Le paysage est intimement connu de ses habitants, au-delà de ce qui est strictement visible ou tangible. Vivre avec une conscience de ce monde invisible suggère une profondeur de connaissance basée sur le lieu qui est inconnue de nombreux étrangers.

Trois étages de l'univers

En haut, les lha ;
au milieu, les btsan ;
en bas, les klu.

Dans le panthéon des sociétés himalayennes, l'univers est divisé en une structure verticale à trois niveaux. Le premier est celui d'en-haut, le ciel où vivent les dieux lha. Le second est celui d'ici-bas, le monde des humains et des divinités plus difficiles à saisir des espaces intermédiaires, telles que les démons rouges (btsan) dont on pense qu’ils tirent des flèches sur les humains qui les dérangent, ce qui provoque la maladie et la mort. Dans le troisième, souterrain et aquatique, vivent les klu, divinités de l'eau, du sous-sol et de la fertilité.

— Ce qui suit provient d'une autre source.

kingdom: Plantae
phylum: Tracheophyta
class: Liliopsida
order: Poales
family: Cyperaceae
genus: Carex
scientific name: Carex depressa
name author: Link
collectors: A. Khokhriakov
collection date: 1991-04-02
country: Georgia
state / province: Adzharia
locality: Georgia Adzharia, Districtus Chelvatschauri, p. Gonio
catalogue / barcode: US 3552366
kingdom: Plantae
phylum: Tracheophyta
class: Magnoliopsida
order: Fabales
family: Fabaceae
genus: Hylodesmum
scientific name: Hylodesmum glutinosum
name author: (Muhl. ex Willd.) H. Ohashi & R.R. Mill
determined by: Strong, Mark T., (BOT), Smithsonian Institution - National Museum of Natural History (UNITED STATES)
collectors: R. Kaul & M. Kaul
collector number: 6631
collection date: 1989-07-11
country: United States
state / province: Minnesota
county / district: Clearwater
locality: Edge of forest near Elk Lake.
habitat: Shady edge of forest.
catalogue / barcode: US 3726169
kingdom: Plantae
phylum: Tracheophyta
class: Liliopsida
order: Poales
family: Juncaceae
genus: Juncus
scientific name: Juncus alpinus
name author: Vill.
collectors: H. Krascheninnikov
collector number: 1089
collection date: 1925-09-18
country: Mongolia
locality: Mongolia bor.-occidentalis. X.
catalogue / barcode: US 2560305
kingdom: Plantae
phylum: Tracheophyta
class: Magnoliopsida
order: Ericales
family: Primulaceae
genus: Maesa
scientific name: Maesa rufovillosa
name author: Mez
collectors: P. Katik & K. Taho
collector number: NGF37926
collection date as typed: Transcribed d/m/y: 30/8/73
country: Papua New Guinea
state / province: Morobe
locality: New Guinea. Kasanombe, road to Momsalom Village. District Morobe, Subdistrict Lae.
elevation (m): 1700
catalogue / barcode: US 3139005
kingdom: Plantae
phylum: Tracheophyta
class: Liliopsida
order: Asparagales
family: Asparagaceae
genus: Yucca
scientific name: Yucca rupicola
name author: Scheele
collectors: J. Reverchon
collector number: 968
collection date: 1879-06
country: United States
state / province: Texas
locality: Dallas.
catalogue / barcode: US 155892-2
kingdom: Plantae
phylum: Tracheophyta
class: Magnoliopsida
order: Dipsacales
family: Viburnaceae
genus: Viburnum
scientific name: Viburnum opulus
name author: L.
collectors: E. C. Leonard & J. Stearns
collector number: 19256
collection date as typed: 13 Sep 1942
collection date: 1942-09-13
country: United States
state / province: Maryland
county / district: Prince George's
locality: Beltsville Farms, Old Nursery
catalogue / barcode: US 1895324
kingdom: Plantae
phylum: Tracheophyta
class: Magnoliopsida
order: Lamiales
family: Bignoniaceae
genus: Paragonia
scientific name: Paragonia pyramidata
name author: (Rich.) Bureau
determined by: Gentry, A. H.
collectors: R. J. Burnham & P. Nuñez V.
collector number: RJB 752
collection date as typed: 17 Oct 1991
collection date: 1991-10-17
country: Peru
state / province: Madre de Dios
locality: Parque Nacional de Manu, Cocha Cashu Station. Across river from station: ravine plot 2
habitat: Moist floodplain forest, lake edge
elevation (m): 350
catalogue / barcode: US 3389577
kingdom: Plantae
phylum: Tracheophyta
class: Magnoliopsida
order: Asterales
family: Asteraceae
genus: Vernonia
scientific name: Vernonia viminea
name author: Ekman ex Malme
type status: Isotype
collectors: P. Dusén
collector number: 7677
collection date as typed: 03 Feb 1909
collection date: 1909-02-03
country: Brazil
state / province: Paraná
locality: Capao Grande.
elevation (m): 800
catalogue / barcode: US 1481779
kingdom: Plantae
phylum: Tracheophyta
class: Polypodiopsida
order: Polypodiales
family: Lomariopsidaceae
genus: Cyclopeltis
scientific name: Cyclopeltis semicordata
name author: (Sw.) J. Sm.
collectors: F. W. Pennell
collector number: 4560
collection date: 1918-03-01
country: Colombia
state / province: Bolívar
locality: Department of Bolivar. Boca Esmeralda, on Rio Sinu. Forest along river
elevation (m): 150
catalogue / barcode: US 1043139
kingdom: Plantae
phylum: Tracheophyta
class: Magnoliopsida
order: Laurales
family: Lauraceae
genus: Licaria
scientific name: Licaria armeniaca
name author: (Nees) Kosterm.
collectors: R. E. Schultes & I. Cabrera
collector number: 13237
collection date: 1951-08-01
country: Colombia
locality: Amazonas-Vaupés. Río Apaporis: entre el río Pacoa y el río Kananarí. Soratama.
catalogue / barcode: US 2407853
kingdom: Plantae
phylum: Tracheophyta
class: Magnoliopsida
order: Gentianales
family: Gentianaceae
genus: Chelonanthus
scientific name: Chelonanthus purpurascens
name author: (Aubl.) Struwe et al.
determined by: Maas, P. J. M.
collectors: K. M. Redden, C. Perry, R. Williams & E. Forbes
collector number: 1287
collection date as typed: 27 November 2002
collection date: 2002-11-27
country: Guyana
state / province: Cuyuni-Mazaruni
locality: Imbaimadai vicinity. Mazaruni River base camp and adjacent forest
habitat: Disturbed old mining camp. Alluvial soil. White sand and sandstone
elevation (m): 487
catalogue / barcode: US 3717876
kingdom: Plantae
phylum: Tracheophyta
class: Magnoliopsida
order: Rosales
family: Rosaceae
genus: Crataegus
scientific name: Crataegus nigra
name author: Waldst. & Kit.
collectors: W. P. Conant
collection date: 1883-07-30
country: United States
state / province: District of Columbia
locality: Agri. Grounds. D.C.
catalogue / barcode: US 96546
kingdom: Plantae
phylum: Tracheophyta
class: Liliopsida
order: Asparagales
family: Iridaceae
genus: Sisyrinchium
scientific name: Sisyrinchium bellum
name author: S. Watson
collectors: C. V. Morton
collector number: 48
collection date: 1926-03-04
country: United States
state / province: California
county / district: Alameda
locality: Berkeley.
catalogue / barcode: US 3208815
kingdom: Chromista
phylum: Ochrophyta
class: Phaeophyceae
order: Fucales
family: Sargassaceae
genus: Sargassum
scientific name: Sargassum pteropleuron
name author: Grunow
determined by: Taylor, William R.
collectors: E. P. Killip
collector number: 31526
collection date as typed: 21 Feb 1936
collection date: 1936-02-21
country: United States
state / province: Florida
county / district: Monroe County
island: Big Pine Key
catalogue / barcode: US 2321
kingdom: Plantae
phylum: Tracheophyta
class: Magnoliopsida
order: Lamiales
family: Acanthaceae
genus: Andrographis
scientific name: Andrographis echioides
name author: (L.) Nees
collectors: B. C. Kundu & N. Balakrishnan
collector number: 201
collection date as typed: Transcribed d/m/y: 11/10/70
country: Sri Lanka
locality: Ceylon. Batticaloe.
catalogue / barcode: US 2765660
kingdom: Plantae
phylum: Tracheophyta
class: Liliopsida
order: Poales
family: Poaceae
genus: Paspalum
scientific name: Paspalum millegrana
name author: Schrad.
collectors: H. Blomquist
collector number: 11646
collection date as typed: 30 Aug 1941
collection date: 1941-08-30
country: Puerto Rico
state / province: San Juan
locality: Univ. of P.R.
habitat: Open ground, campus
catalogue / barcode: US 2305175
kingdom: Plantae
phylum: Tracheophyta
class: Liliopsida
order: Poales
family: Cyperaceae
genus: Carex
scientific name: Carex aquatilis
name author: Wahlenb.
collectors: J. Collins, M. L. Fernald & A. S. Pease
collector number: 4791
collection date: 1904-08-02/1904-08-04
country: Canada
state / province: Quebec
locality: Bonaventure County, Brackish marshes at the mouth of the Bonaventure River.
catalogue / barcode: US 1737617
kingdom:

« Pour le Tarap-pa, comme pour le Tibétain, le monde divin se divise en trois étages : ciel, terre et sous-sol. À chaque étage est associé un groupe de divinités : en haut, les lha auxquels correspond la couleur blanche, au milieu, les gnyan jaunes (esprits malveillants vivant dans les arbres) et les btsan rouges, et en bas, dans le sous-sol, les klu de couleur bleue. Les pho lha (divinités des lignées paternelles) dominent la vallée et il faut les implorer ; l'espace intermédiaire est celui des btsan qui ont un sanctuaire sur le toit des maisons ; quant aux klu, il faut les respecter puisque nous sommes agriculteurs et que toutes les récoltes dépendent de leur bon vouloir. » (C. Jest 1975:299).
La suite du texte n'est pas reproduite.